* [ACTIVITY 1]: In the entries, copy out the lines verbatim, beginning at the line that has "splash of water" and ending after the line that has "alent is only getting stronger.". Leave the pictures out of your answer.

Skip site navigation (1) Skip section navigation (2)

Re: BUG #6200: standby bad memory allocations on SELECT

From: Michael Brauwerman <michael(dot)brauwerman(at)redfin(dot)com>
To: Robert Haas <robertmhaas(at)gmail(dot)com>
Cc: Bridget Frey <bridget(dot)frey(at)redfin(dot)com>, pgsql-bugs(at)postgresql(dot)org
Subject: Re: BUG #6200: standby bad memory allocations on SELECT
Date: 2012-01-28 21:34:30
Message-ID: CAHDXJ6jes_Zv1OFo=EZn-HGOrjKoy2uLz3Sg4ShXhb0yMY_-5A@mail.gmail.com (view raw or flat)
Thread:
Lists: pgsql-bugs
I work with Bridget at Redfin.

We have a core dump from a once-in-5-days (multi-million queries) hot
standby segfault in pg 9.1.2 . (It might or might be the same root issue as
the "alloc" errors. If I should file a new bug report, let me know.

The postgres executable that crashed did not have debugging symbols
installed, and we were unable to debug (gdb) the core file using a debug
build of postgres. (Symbols didn't match.) Running gdb against a non-debug
postgres executable gave us this stack trace:


[root(at)query-7 core]# gdb -q -c  /postgres/core/query-9.core.19678
/usr/pgsql-9.1/bin/postgres-non-debug
Reading symbols from /usr/pgsql-9.1/bin/postgres-non-debug...(no debugging
symbols found)...done.

warning: core file may not match specified executable file.

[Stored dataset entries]
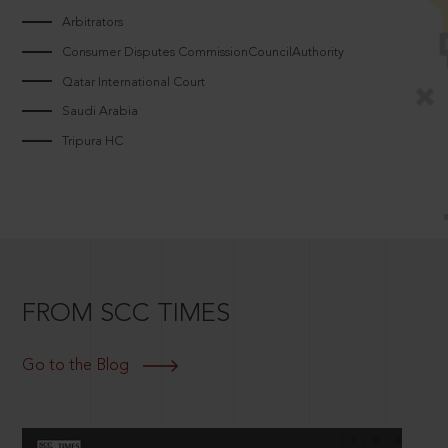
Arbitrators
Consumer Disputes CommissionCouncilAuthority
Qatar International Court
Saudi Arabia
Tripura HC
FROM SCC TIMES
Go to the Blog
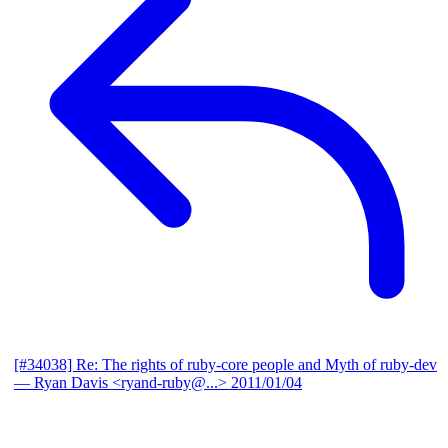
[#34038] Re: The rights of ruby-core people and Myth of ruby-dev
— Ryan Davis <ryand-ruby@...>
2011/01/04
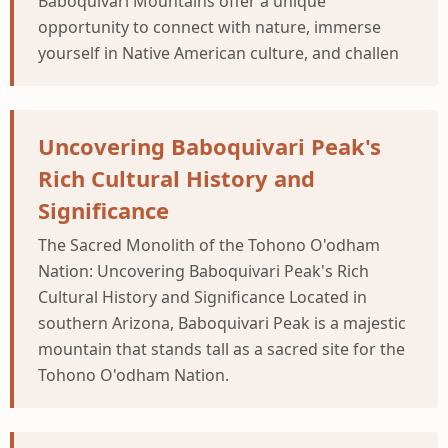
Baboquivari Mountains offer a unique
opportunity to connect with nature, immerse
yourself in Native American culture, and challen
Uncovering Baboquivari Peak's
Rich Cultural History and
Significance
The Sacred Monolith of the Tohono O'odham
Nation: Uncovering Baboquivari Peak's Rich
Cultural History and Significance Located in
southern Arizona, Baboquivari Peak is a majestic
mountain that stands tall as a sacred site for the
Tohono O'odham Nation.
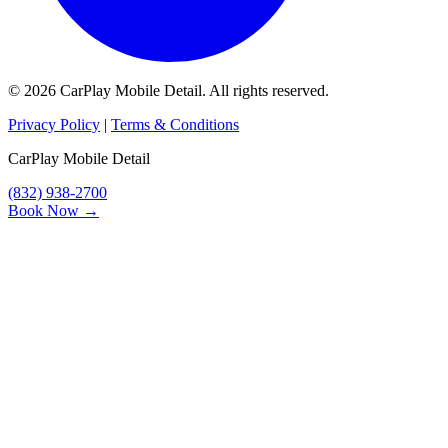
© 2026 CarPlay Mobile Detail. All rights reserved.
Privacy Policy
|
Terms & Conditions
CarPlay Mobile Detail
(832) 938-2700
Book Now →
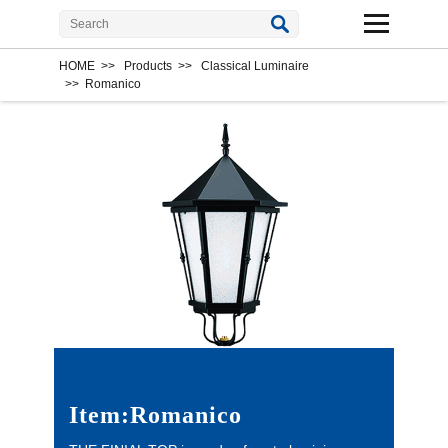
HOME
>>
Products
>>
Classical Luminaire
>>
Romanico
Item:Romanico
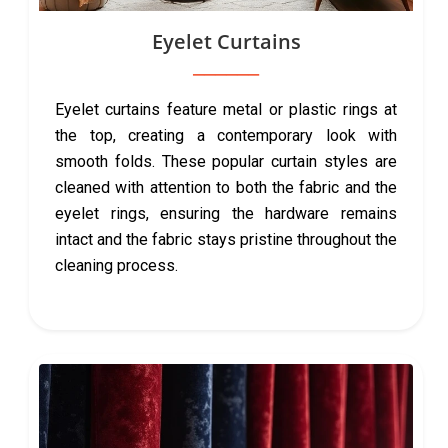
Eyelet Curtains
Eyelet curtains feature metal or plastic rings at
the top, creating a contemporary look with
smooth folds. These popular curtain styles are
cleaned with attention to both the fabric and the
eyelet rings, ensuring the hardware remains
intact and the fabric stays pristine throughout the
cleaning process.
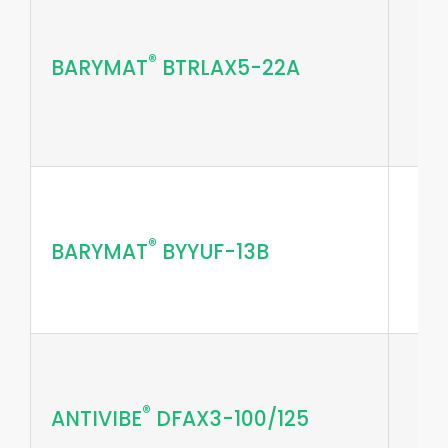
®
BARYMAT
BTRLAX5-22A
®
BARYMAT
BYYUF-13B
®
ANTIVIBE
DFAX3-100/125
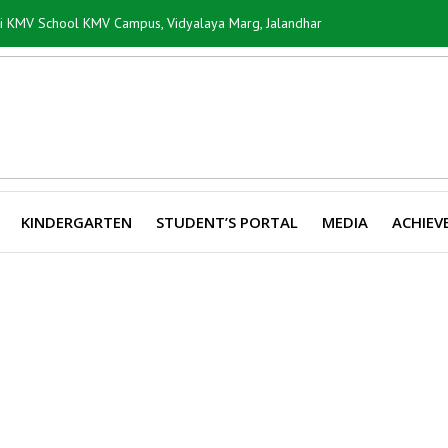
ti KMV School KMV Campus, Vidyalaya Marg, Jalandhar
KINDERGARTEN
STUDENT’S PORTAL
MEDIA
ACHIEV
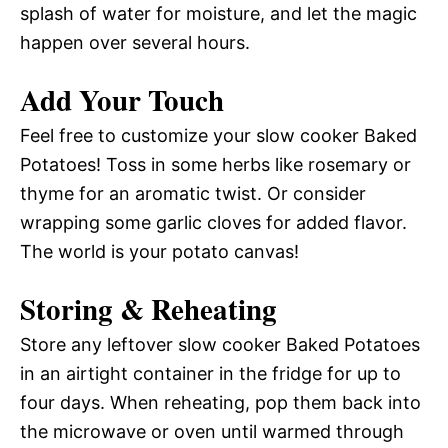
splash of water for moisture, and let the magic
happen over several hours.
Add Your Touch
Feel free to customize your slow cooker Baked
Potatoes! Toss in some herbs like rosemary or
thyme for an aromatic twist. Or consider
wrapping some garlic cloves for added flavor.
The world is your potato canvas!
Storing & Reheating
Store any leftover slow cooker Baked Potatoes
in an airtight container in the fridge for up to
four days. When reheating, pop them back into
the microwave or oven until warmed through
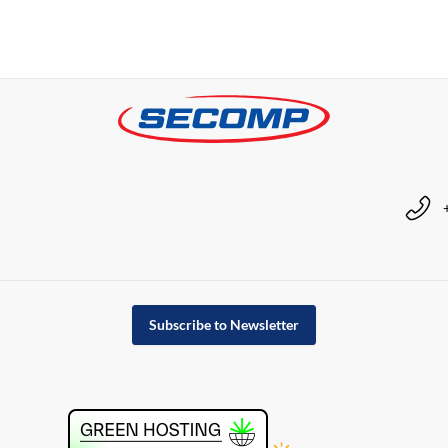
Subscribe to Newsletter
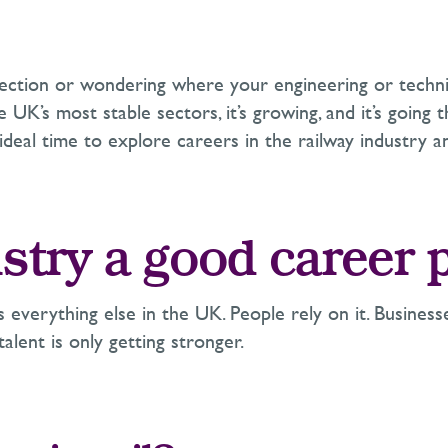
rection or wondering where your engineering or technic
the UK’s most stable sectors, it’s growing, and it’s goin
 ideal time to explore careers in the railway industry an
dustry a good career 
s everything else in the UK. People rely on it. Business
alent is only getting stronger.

* * *

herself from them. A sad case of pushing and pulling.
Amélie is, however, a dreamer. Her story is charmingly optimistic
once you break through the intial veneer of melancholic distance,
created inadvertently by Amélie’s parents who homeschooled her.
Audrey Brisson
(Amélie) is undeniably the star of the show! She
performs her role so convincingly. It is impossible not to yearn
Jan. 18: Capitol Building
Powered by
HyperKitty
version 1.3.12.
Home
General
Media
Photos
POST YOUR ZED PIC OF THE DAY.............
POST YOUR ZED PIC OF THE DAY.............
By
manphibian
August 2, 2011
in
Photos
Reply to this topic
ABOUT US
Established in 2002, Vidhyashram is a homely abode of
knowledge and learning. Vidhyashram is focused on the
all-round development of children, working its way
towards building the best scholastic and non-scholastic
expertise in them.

* [ACTIVITY 2]: Write the next part of the mailing-list reply about the PostgreSQL hot standby crash, picking up after its last line.

* [TASK RESULT 1]:
splash of water for moisture, and let the magic
happen over several hours.
Add Your Touch
Feel free to customize your slow cooker Baked
Potatoes! Toss in some herbs like rosemary or
thyme for an aromatic twist. Or consider
wrapping some garlic cloves for added flavor.
The world is your potato canvas!
Storing & Reheating
Store any leftover slow cooker Baked Potatoes
in an airtight container in the fridge for up to
four days. When reheating, pop them back into
the microwave or oven until warmed through
Subscribe to Newsletter
rection or wondering where your engineering or technic
the UK’s most stable sectors, it’s growing, and it’s goin
 ideal time to explore careers in the railway industry an
dustry a good career 
s everything else in the UK. People rely on it. Business
alent is only getting stronger.

* [TASK RESULT 2]:
[New Thread 19678]

warning: no loadable sections found in added symbol-file system-supplied
DSO at 0x7fffdcd58000
Core was generated by `postgres: datamover stingray_prod 10.11.0.134(54140)
SELEC'.
Program terminated with signal 11, Segmentation fault.
#0  0x000000000045694c in nocachegetattr ()



(gdb) bt
#0  0x000000000045694c in nocachegetattr ()
#1  0x00000000006f93c9 in ?? ()
#2  0x00000000006fa231 in tuplesort_puttupleslot ()
#3  0x0000000000573ad1 in ExecSort ()
#4  0x000000000055cdda in ExecProcNode ()
#5  0x000000000055bcd1 in standard_ExecutorRun ()
#6  0x0000000000623594 in ?? ()
#7  0x0000000000624ae0 in PortalRun ()
#8  0x00000000006220f2 in PostgresMain ()
#9  0x00000000005e6ba4 in ?? ()
#10 0x00000000005e791c in PostmasterMain ()
#11 0x000000000058b9ae in main ()



We have the (5GB) core file, and are happy to do any more forensics anyone
can advise.

Please instruct.

I hope this helps point to a root cause and resolution....

Thank you,

Mike Brauwerman
Data Team, Redfin

On Fri, Jan 27, 2012 at 10:53 AM, Robert Haas <robertmhaas(at)gmail(dot)com> wrote:

> On Fri, Jan 27, 2012 at 1:31 PM, Bridget Frey <bridget(dot)frey(at)redfin(dot)com>
> wrote:
> > Thanks for the info - that's very helpful.  We had also noted that the
> alloc
> > seems to be -3 bytes.  We have run pg_check and it found no instances of
> > corruption. We've also replayed queries that have failed, and have never
> > been able to get the same query to fail twice.  In the case you
> > investigated, was there permanent page corruption - e.g. you could run
> the
> > same query over and over and get the same result?
>
> Yes.  I observed that the infomask bits on several tuples had somehow
> been overwritten by nonsense.  I am not sure whether there were other
> kinds of corruption as well - I suspect probably so - but that's the
> only one I saw with my own eyes, courtesy of pg_filedump.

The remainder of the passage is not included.